Nov 10 2009

TSA releases excerpts from guidelines for searches

As part of an effort to derail the lawsuit brought by the ACLU on behalf of Steve Bierfeldt — who was detained and interrogated at a TSA checkpoint at the St. Louis airport because he was (a) carrying an (entirely legal) amount of cash that the TSA agents apparently didn’t like, although they admitted that there was any suspicion that he had violated any TSA regulation or posed an threat to aviation, and (b) declined to answer questions about his money unless the TSA told him, which they persistently declined to do, whether he was legally required ot answer their questions — the TSA has filed a public declaration with the court that includes their latest “Management Directive” on searches of travelers.

The directive is the first official TSA document to be made public concerning the limits (if any) and authority (if any) for TSA searches of travelers.
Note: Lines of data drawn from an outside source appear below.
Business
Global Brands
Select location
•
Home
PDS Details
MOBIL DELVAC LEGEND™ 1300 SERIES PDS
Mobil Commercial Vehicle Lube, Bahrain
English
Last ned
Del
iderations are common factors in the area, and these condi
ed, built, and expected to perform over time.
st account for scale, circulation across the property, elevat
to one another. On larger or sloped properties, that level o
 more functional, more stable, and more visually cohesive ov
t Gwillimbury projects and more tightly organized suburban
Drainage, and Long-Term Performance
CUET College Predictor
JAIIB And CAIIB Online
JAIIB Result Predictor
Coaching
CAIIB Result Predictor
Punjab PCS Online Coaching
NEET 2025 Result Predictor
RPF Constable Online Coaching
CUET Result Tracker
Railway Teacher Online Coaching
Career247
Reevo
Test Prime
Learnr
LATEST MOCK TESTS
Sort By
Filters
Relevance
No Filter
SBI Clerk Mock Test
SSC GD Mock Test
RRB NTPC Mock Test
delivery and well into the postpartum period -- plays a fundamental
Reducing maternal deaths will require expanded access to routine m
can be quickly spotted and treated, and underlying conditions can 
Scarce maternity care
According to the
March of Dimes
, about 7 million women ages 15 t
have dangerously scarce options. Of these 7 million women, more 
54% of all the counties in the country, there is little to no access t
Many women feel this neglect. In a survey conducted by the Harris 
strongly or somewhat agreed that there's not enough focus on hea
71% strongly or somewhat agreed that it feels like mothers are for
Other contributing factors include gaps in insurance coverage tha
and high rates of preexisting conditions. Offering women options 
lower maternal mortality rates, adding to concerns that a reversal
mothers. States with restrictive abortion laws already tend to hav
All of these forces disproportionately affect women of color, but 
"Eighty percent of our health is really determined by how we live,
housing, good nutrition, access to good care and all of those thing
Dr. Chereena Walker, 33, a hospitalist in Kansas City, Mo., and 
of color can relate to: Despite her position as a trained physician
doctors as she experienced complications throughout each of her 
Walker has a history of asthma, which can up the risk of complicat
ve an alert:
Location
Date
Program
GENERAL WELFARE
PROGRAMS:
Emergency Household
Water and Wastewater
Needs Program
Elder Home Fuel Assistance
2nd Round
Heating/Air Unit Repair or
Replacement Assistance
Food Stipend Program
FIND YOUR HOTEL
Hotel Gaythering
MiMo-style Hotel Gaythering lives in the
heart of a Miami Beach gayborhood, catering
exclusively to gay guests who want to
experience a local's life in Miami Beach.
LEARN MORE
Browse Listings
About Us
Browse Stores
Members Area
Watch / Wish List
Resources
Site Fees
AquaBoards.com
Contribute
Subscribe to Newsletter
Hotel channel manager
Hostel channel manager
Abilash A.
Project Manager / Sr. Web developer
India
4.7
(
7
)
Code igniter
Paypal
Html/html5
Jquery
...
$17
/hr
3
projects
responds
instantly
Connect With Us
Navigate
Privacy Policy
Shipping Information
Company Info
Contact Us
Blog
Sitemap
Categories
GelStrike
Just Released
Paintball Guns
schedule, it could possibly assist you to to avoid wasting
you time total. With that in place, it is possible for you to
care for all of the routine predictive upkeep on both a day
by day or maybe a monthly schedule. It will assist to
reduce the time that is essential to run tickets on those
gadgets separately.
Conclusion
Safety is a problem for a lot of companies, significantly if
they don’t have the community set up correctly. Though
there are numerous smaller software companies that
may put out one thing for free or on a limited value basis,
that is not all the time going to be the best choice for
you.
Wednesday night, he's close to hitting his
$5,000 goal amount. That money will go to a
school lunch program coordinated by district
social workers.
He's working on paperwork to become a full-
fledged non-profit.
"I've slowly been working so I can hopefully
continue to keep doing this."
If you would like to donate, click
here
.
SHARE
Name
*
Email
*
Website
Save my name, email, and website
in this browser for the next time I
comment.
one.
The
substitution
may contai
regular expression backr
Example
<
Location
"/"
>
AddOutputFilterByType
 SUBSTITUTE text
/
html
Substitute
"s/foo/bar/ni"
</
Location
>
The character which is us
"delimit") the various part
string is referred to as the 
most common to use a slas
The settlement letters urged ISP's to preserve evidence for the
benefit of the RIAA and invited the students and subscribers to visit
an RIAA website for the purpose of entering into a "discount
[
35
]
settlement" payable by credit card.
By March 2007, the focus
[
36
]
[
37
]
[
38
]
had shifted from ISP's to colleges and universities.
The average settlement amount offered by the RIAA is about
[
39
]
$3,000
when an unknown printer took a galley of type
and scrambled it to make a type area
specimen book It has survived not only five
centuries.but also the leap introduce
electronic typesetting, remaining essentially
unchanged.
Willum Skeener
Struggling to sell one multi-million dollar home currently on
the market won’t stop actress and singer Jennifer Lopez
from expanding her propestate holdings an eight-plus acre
It’s part of the information the Identity Project is currently attempting to obtain through a pending request under the  Freedom of Information Act for the TSA’s “Screening Management Standard Operating Procedures” (SOP) as well as “any and all … interpretive or guidance notes, usage instructions, or the like”, such as the Management Directive included in the TSA’s court declaration.  Under FOIA, the TSA’s response to our request is due by this Friday, November 13th, unless they ask for a 10-day extension for special reasons, and we are eager to see the rest of the SOP and the directives interpreting and implementing it.

The “Management Directive” in the declaration filed with the court by the TSA only concerns searches.  It does cover  searches for evidence of identiy, although to avoid categorizing them as “searches” it describes them as “screening for identification media”.  But it’s completely silent regarding interrogations, Miranda warnings, or your right to remain silent.  So it looks like neither Steve Bierfeldt nor the public will get an answer, at least for now, to the question he kept asking the TSA agents who detained and interrogated him: “Am I legally required to answer that question?”